I have to agree with everyone here and say bring it on. I wouldn't mind watching it either. Heck I'm always willing to learn more stuff about beef.


Smoking Fanatic
Joined Feb 11, 2009
I'd like to see it, too.  Adding pictures to your definition post would be a great way to do it.


Legendary Pitmaster
OTBS Member
Joined Oct 2, 2007

Above is a post I created on a forum I am very fond of. You do not need to be a member to view. But this is my passion. If any of you have any question at all, please do not hesitate to ask.

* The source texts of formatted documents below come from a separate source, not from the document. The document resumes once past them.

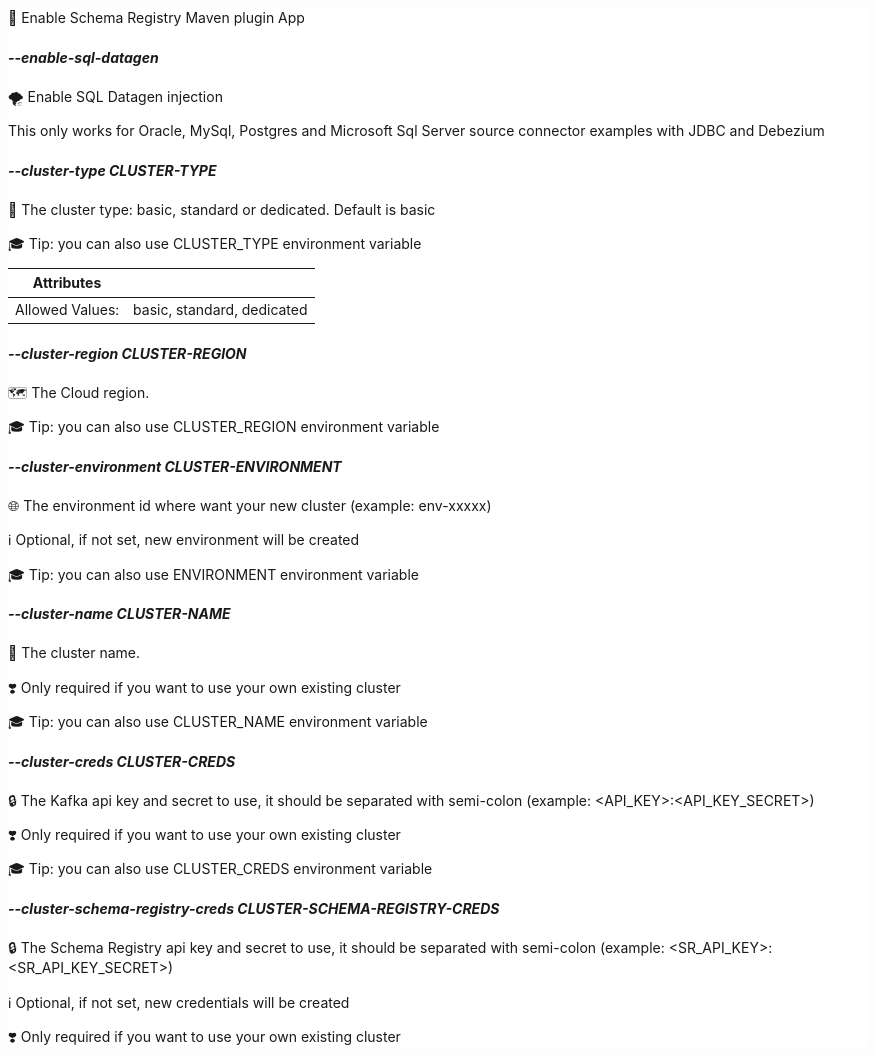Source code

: 🔰 Enable Schema Registry Maven plugin App

#### *--enable-sql-datagen*

🌪️ Enable SQL Datagen injection  
  
This only works for Oracle, MySql, Postgres and Microsoft Sql Server source connector examples with JDBC and Debezium

#### *--cluster-type CLUSTER-TYPE*

🔋 The cluster type: basic, standard or dedicated. Default is basic  
  
🎓 Tip: you can also use CLUSTER_TYPE environment variable

| Attributes      | &nbsp;
|-----------------|-------------
| Allowed Values: | basic, standard, dedicated

#### *--cluster-region CLUSTER-REGION*

🗺 The Cloud region.   
  
🎓 Tip: you can also use CLUSTER_REGION environment variable

#### *--cluster-environment CLUSTER-ENVIRONMENT*

🌐 The environment id where want your new cluster (example: env-xxxxx)  
  
ℹ️ Optional, if not set, new environment will be created  
  
🎓 Tip: you can also use ENVIRONMENT environment variable

#### *--cluster-name CLUSTER-NAME*

🎰 The cluster name.   
  
❣️ Only required if you want to use your own existing cluster  
  
🎓 Tip: you can also use CLUSTER_NAME environment variable

#### *--cluster-creds CLUSTER-CREDS*

🔒 The Kafka api key and secret to use, it should be separated with semi-colon (example: \<API_KEY\>:\<API_KEY_SECRET\>)  
  
❣️ Only required if you want to use your own existing cluster  
  
🎓 Tip: you can also use CLUSTER_CREDS environment variable

#### *--cluster-schema-registry-creds CLUSTER-SCHEMA-REGISTRY-CREDS*

🔒 The Schema Registry api key and secret to use, it should be separated with semi-colon (example: \<SR_API_KEY\>:\<SR_API_KEY_SECRET\>)  
  
ℹ️ Optional, if not set, new credentials will be created  
  
❣️ Only required if you want to use your own existing cluster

Interesting Jeremy, Thanks for the link!

It's a small world, someone from that forum contacted me about a recipe for smoked venison buck and bourbon that I posted on my blog, It was called bourbon, buck and beer bread...... I guess someone had posted the link to my blog recipe on the forum.  I've checked the forum out before, it looks like a nice one. :)
Last edited:


Gone but never forgotten.
Staff member
OTBS Member
SMF Premier Member
Joined Jul 23, 2008
I've been a custom and retail meatcutter, meat manager, district meat, deli/bakery supervisor and director of meat operations for over 30 years.  However, no longer have access to a meat room or hanging or primal/subprimal box beef.   This is something I've wanted to do for years on here but have not had the means, plus now have gone through two strokes and no longer have the finer knife skills (I can still stab'n'slab, however, lol!).   I would totally enjoy seeing you produce comprehensive meat cutting/processing tutorials for this forum and any help or advice I could give don't hesitate to ask; send me a PM and glad to share my thoughts!  I too come from the 'old school' ways growing up in a meat market with hanging beef, custom cutting hanging hogs, deer, elk, moose, bear, etc. 


Fire Starter
Joined Jan 6, 2011
I'll get the camcorder set up and record the whole process. Hopefully my wife will be able to run it for me.



Master of the Pit
OTBS Member
Joined Jul 9, 2010
I would like to see that. I'm not a butcher but I still find that kind of stuff interesting,


Master of the Pit
OTBS Member
Joined Feb 23, 2010
I'd love to see it. I may not always do my own butchering, but the knowledge will allow me to pick good cuts at the store.